A Bully We All Need To Stand Up To
You get to be sad about things you did. You do not get to bully yourself about them.
This is “pearl of wisdom” number two from my 99-year-old future self.
Disliking bullies isn’t really controversial. No one likes being bullied, or even being around bullies. When we are bullied out in the world, we come up powerless and shamed. We take shrapnel from cruel words and manipulative behavior.
But I’m not talking about the bullies out there. I’m challenging us to listen for the bully inside.
I was telling a friend about a difficult negotiation with a lot of family and many moving parts around an upcoming holiday, and in the retelling I was, apparently, very unkind to myself. I spoke about how I had “butchered” it and “given away” an experience that mattered to me. How idiotic and stupid I felt. I was taking shrapnel from my own cruel words. She stopped me.

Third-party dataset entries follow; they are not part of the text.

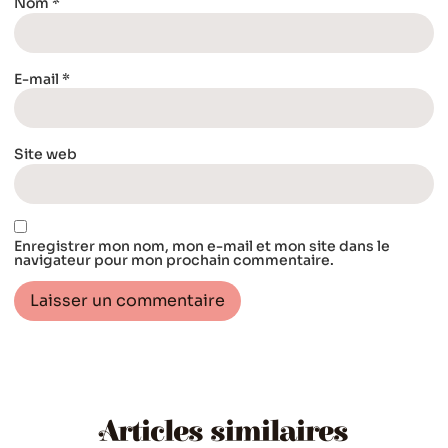
Nom
*
E-mail
*
Site web
Enregistrer mon nom, mon e-mail et mon site dans le
navigateur pour mon prochain commentaire.
Articles similaires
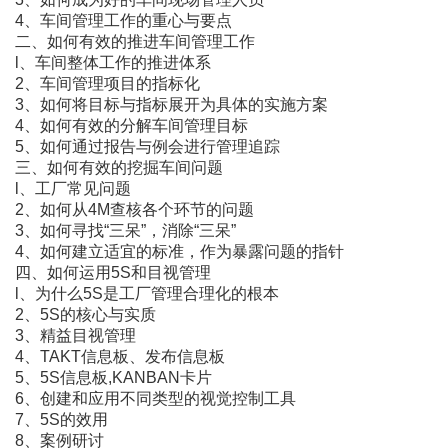
4、车间管理工作的重心与要点
二、如何有效的推进车间管理工作
l、车间整体工作的推进体系
2、车间管理项目的指标化
3、如何将目标与指标展开为具体的实施方案
4、如何有效的分解车间管理目标
5、如何通过报告与例会进行管理追踪
三、如何有效的挖掘车间问题
l、工厂常见问题
2、如何从4M查核各个环节的问题
3、如何寻找“三呆”，消除“三呆”
4、如何建立适宜的标准，作为暴露问题的指针
四、如何运用5S和目视管理
l、为什么5S是工厂管理合理化的根本
2、5S的核心与实质
3、精益目视管理
4、TAKT信息板、发布信息板
5、5S信息板,KANBAN卡片
6、创建和应用不同类型的视觉控制工具
7、5S的效用
8、案例研讨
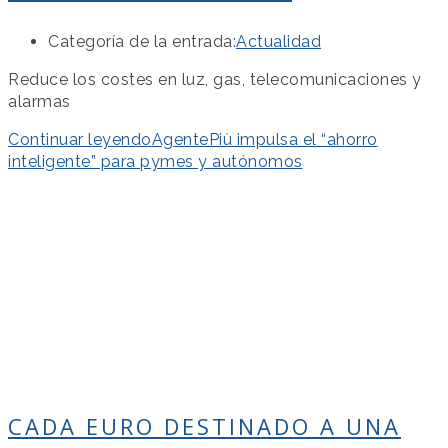
Categoría de la entrada:
Actualidad
Reduce los costes en luz, gas, telecomunicaciones y
alarmas
Continuar leyendo
AgentePiù impulsa el “ahorro
inteligente” para pymes y autónomos
CADA EURO DESTINADO A UNA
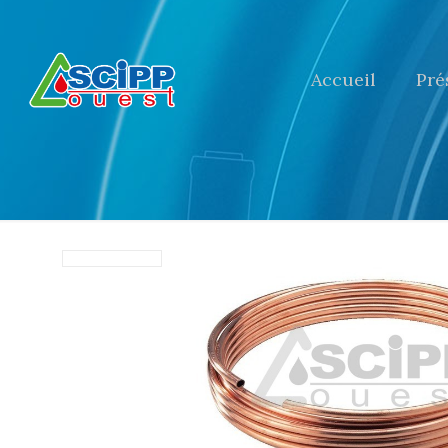
Accueil
Pré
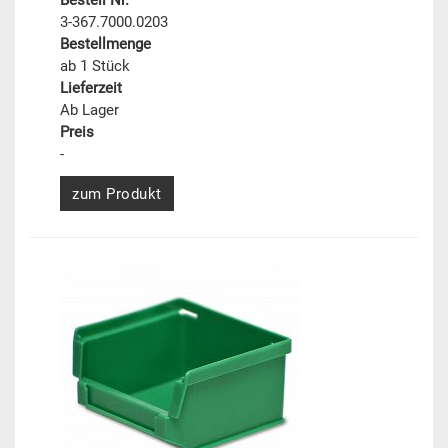
Bestell Nr.
3-367.7000.0203
Bestellmenge
ab 1 Stück
Lieferzeit
Ab Lager
Preis
-
zum Produkt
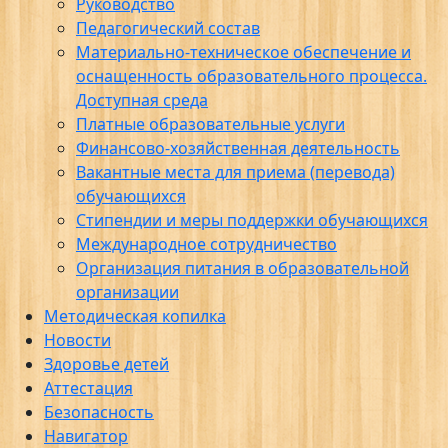
Руководство
Педагогический состав
Материально-техническое обеспечение и
оснащенность образовательного процесса.
Доступная среда
Платные образовательные услуги
Финансово-хозяйственная деятельность
Вакантные места для приема (перевода)
обучающихся
Стипендии и меры поддержки обучающихся
Международное сотрудничество
Организация питания в образовательной
организации
Методическая копилка
Новости
Здоровье детей
Аттестация
Безопасность
Навигатор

The bullies in middle school were, as it turns out, nothing compared to the one in my brain. It’s the voice of laceration and flagellation that gave me no credit for trying my best in that recent conversation – or, if we’re being honest, ever. The voice that speaks to me with words and a tone that are so unkind that I would NEVER speak to another human being like that. If I ever did, he or she would have NOTHING to do with me.
Here’s the impact of listening to my bully: That harsh voice makes me feel like I’ve lost, like I should hide away somewhere. It forecloses any possibility of learning from what I didn’t do well. It turns the lights off so shame can fester in the dark.
It’s cruel to be bullied by another person; it’s both cruel and a betrayal to bully yourself. Think about all the ways you abandon yourself when you hate your body, beat yourself up for how you did something, shame yourself for something you said.
I think the antidote is compassion.
Here’s the first step: pay attention. What does your bully sound like? What is the dance you’re doing? What feels familiar about it?
My invitation this week: notice it. Turn to it and say, No. Find a different voice to speak in, one you would use with someone else, someone you love. And try again. What can you learn? What needs to happen to forgive yourself? Ask a friend to stop you when your bully voice takes over. Find some compassion for yourself.
You get to be sad about things that don’t turn out, things you aren’t proud of, ways you showed up in the world. You do not get to bully yourself.